Clearly we want to use a framework which has a standard fat, automates piping and allows the data engineers to plug in business logic (without writing any fat).
Some commerical tools attempt to use low code or workbenches to fully automate business logic. I’m not so sure on that myself as they end up becoming a development envionment rather than enhancing it and can fall behind the tradiitonal development envirtonment – be that ADF or say databricks.
What do these DWA Frameworks look like ?
a DWA Framework can take many forms
- Simply a methodology based on cut and paste and project experience
- A Set of Templates like a Jupyter Notebooks.
- Some code generation on templates like BIML.
- Meta data based with parametisation like ADF
- Meta data based with dynamic code generation like dynamic TSQL
As an example
- Many houses have this as “loose IP” which they use, but its more a service than a product, and not something customers buy or use without consultancy. I see this in my company but also in other companies like Purple Frog, Advancing Analytics and probably a long list of others!

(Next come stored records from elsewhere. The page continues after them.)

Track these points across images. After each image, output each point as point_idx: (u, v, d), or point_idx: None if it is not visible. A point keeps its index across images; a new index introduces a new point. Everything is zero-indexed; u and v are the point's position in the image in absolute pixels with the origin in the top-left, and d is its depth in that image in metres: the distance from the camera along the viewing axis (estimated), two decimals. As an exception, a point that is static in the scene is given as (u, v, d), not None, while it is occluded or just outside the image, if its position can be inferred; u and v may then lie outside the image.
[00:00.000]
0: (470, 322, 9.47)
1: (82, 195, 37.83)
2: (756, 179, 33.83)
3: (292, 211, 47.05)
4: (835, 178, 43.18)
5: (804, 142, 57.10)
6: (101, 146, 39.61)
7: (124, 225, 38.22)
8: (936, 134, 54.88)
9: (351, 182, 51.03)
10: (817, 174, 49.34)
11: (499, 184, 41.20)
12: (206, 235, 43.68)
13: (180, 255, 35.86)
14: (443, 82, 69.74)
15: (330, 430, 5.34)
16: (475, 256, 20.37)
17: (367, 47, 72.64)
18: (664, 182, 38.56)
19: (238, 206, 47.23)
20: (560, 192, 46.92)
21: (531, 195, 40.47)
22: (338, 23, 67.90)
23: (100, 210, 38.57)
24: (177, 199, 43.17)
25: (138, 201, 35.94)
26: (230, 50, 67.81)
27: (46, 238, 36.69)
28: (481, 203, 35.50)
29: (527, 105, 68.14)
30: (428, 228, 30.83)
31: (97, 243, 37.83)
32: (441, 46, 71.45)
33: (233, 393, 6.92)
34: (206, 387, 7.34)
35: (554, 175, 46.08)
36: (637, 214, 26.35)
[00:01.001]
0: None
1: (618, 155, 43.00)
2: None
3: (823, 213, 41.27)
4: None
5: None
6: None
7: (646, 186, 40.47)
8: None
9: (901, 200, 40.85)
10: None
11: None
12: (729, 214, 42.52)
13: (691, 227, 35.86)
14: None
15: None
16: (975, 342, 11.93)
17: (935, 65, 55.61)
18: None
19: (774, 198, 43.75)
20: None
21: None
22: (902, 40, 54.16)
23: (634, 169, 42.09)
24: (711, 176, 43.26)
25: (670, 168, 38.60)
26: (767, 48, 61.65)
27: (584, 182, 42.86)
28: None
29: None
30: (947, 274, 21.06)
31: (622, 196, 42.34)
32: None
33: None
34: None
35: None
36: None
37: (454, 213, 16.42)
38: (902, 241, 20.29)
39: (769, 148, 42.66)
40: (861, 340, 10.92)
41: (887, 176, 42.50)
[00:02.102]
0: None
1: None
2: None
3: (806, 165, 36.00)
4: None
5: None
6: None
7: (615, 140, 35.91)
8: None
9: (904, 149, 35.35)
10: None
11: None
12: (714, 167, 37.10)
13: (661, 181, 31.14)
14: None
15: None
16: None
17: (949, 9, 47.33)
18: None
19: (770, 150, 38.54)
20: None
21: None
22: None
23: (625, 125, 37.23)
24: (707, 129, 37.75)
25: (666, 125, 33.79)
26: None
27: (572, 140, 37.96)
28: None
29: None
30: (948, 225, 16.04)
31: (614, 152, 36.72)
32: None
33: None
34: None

- Some have semi productised or open sourced it with more rigurous abstration away from specific customers. An example here could be SDU Tools from Greg Low
- Some go full on and attempt to release as a product like TimeXTender or Wherescape
In the next blog I wll look at how to measure a maturity model of where you are with DW Automation, versus where you could be.
Its not necassarily a good move to go up the maturity level. Eg moving from Loose IP to a full commercial product could be the kiss of death for a consultancy practise IMO. Service and products are difficult to mix (or they have been for me!).